If you've ever done any serious running, you're probably familiar with the runners' nod. When two runners run past each other, there is a sort of ritualized greeting. It's like you're both members of some club and thus have to greet each other with the secret handshake, even if you've never met before. While two strangers walking past each other on the street hardly feel the need to greet each other, runners generally do.

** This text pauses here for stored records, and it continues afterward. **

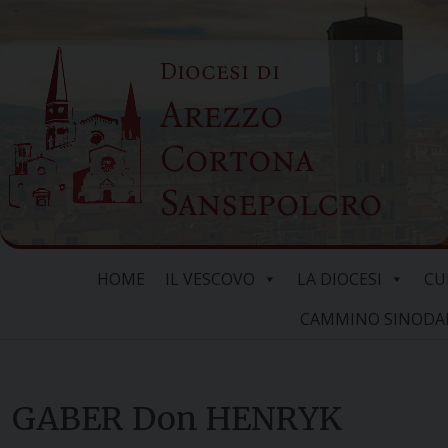
Skip
to
Diocesi di
content
Arezzo
Cortona
Sansepolcro
HOME
IL VESCOVO
LA DIOCESI
CU
CAMMINO SINODALE
GABER Don HENRYK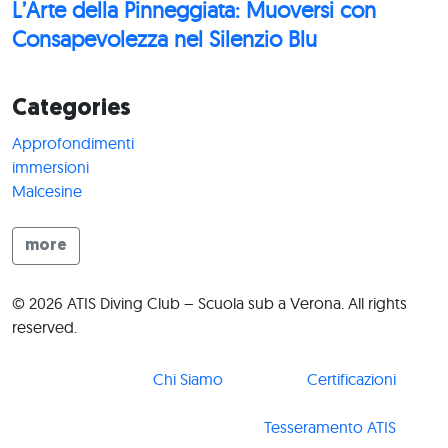
L’Arte della Pinneggiata: Muoversi con
Consapevolezza nel Silenzio Blu
Categories
Approfondimenti
immersioni
Malcesine
more
© 2026 ATIS Diving Club – Scuola sub a Verona. All rights
reserved.
Chi Siamo
Certificazioni
Tesseramento ATIS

In the U.S., this is the runners' nod; you meet eyes with the other runner and just nod at them briefly, with a brief smile being optional. (We'll often do the same to cyclists as well. I wonder if they call this the cyclists' nod.) A nod, as opposed to a vocal greeting, is used by necessity; often, on a run, you don't want to say anything because that could screw up your breathing, potentially resulting in cramps, side stitches, etc. A nod is subtle enough to let you greet the passerby and maintain your form at the same time.
The nod, however, is not universal. Nevertheless, some mystical runners' bond does seem to be somewhat universal, so that even in places where strangers would rarely greet each other runners still seem to do so. What changes is not the fact that there is a greeting, but rather how it is done.
In Japan, for instance, the runners' nod becomes the runners' bow. Instead of a brief bending at the neck, you do a very brief bow, bending instead at the waist. In order to avoid breaking your running stride, this bow is generally very limited; even in cases where politeness would require a somewhat deeper bow, runners don't bother. Here the typical rules of politeness take a bow (lame pun fully intended) to the rules of good running form and allow you to minimize the bowing.
If you do the nod in Japan, people will probably get your drift, but it's like speaking with an accent; they understand you, but you're clearly not quite there yet in the "language". Yup, I'm saying that body language is part of learning a language, and it's one that's very rarely covered in any book. So be sure to not just listen and read, but to watch as well; watch how native speakers move when they're talking. Mastering the body language used by native speakers will go a long way to making you seem more like one.